• What to produce:
In the listing that follows, how many lines include the string "sondaggio"? Reply with only the number.

^^^^^^^^

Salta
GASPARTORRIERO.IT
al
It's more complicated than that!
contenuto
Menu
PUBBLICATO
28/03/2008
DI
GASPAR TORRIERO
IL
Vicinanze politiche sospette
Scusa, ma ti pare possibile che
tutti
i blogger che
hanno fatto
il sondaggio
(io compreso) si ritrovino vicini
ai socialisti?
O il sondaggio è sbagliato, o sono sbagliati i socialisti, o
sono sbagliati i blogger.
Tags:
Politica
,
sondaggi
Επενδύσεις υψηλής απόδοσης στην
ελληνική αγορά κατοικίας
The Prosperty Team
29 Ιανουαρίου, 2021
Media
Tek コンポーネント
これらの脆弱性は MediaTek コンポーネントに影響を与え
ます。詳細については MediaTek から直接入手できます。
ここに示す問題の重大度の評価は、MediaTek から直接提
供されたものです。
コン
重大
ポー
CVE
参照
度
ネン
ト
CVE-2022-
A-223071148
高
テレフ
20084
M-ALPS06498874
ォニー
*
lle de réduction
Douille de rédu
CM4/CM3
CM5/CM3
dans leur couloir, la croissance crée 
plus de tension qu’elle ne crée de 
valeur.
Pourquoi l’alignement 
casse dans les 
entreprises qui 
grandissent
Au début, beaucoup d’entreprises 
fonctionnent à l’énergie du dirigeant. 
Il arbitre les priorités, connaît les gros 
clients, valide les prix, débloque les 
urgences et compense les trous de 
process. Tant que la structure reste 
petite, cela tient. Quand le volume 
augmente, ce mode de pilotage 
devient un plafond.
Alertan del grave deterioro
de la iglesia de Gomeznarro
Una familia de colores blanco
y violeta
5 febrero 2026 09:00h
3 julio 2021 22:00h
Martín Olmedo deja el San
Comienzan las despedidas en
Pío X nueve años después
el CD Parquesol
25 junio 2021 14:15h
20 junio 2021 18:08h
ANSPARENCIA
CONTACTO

^^^^^^^^

• Answer space:
2